Problem to solve >>
Rewrite every line of the items below as a single numbered list, skipping blank lines. Leave out the pictures.

Items in a dataset:
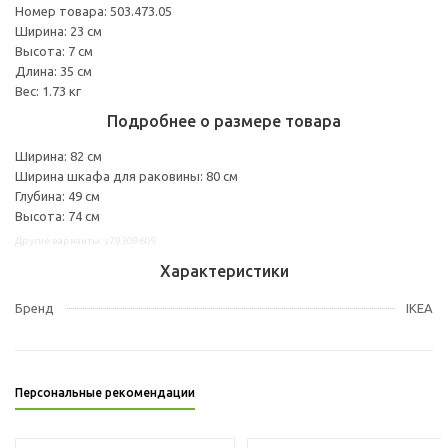
Номер товара: 503.473.05
Ширина: 23 см
Высота: 7 см
Длина: 35 см
Вес: 1.73 кг
Подробнее о размере товара
Ширина: 82 см
Ширина шкафа для раковины: 80 см
Глубина: 49 см
Высота: 74 см
Другие варианты: s79309609
Характеристики
Бренд
IKEA
Персональные рекомендации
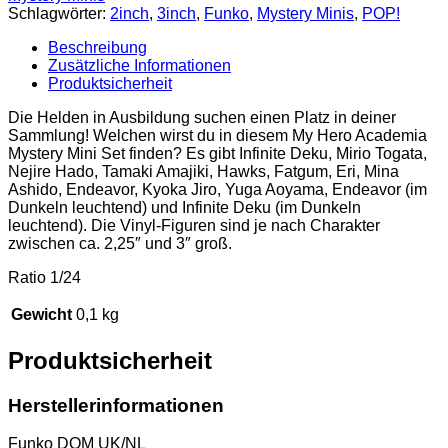
Schlagwörter:
2inch
,
3inch
,
Funko
,
Mystery Minis
,
POP!
Ready
Series)
Beschreibung
-
Zusätzliche Informationen
Endeavor
Produktsicherheit
Menge
Die Helden in Ausbildung suchen einen Platz in deiner
Sammlung! Welchen wirst du in diesem My Hero Academia
Mystery Mini Set finden? Es gibt Infinite Deku, Mirio Togata,
Nejire Hado, Tamaki Amajiki, Hawks, Fatgum, Eri, Mina
Ashido, Endeavor, Kyoka Jiro, Yuga Aoyama, Endeavor (im
Dunkeln leuchtend) und Infinite Deku (im Dunkeln
leuchtend). Die Vinyl-Figuren sind je nach Charakter
zwischen ca. 2,25″ und 3″ groß.
Ratio 1/24
Gewicht
0,1 kg
Produktsicherheit
Herstellerinformationen
Funko DOM UK/NL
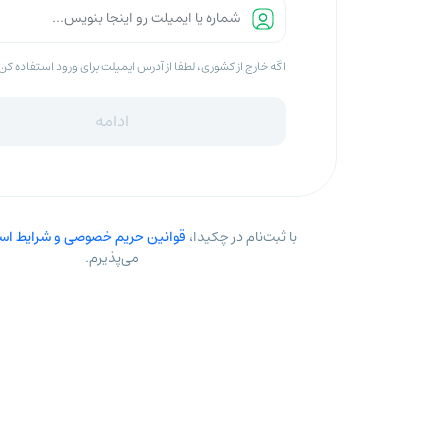
اگه خارج از کشوری، لطفا از آدرس ایمیلت برای ورود استفاده کن
ادامه
با ثبت‌نام در چکیدا،
قوانین حریم خصوصی و شرایط است
می‌پذیرم.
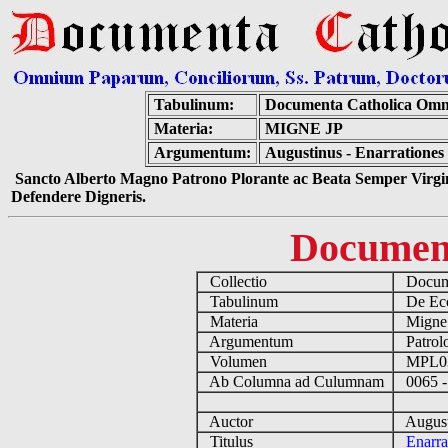
Tabulinum:
Documenta Catholica Omn
Materia:
MIGNE JP
Argumentum:
Augustinus - Enarrationes
Sancto Alberto Magno Patrono Plorante ac Beata Semper Virgin
Defendere Digneris.
Documen
Collectio
Docume
Tabulinum
De Eccl
Materia
Migne
Argumentum
Patrolo
Volumen
MPL0
Ab Columna ad Culumnam
0065 -
Auctor
August
Titulus
Enarra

Task answer >>
1. Номер товара: 503.473.05
2. Ширина: 23 см
3. Высота: 7 см
4. Длина: 35 см
5. Вес: 1.73 кг
6. Подробнее о размере товара
7. Ширина: 82 см
8. Ширина шкафа для раковины: 80 см
9. Глубина: 49 см
10. Высота: 74 см
11. Другие варианты: s79309609
12. Характеристики
13. Бренд
14. IKEA
15. Персональные рекомендации
16. Schlagwörter:
17. 2inch
18. ,
19. 3inch
20. ,
21. Funko
22. ,
23. Mystery Minis
24. ,
25. POP!
26. Ready
27. Series)
28. Beschreibung
29. -
30. Zusätzliche Informationen
31. Endeavor
32. Produktsicherheit
33. Menge
34. Die Helden in Ausbildung suchen einen Platz in deiner
35. Sammlung! Welchen wirst du in diesem My Hero Academia
36. Mystery Mini Set finden? Es gibt Infinite Deku, Mirio Togata,
37. Nejire Hado, Tamaki Amajiki, Hawks, Fatgum, Eri, Mina
38. Ashido, Endeavor, Kyoka Jiro, Yuga Aoyama, Endeavor (im
39. Dunkeln leuchtend) und Infinite Deku (im Dunkeln
40. leuchtend). Die Vinyl-Figuren sind je nach Charakter
41. zwischen ca. 2,25″ und 3″ groß.
42. Ratio 1/24
43. Gewicht
44. 0,1 kg
45. Produktsicherheit
46. Herstellerinformationen
47. Funko DOM UK/NL
48. اگه خارج از کشوری، لطفا از آدرس ایمیلت برای ورود استفاده کن
49. ادامه
50. با ثبت‌نام در چکیدا،
51. قوانین حریم خصوصی و شرایط است
52. می‌پذیرم.
53. Tabulinum:
54. Documenta Catholica Omn
55. Materia:
56. MIGNE JP
57. Argumentum:
58. Augustinus - Enarrationes
59. Sancto Alberto Magno Patrono Plorante ac Beata Semper Virgin
60. Defendere Digneris.
61. Documen
62. Collectio
63. Docume
64. Tabulinum
65. De Eccl
66. Materia
67. Migne
68. Argumentum
69. Patrolo
70. Volumen
71. MPL0
72. Ab Columna ad Culumnam
73. 0065 -
74. Auctor
75. August
76. Titulus
77. Enarra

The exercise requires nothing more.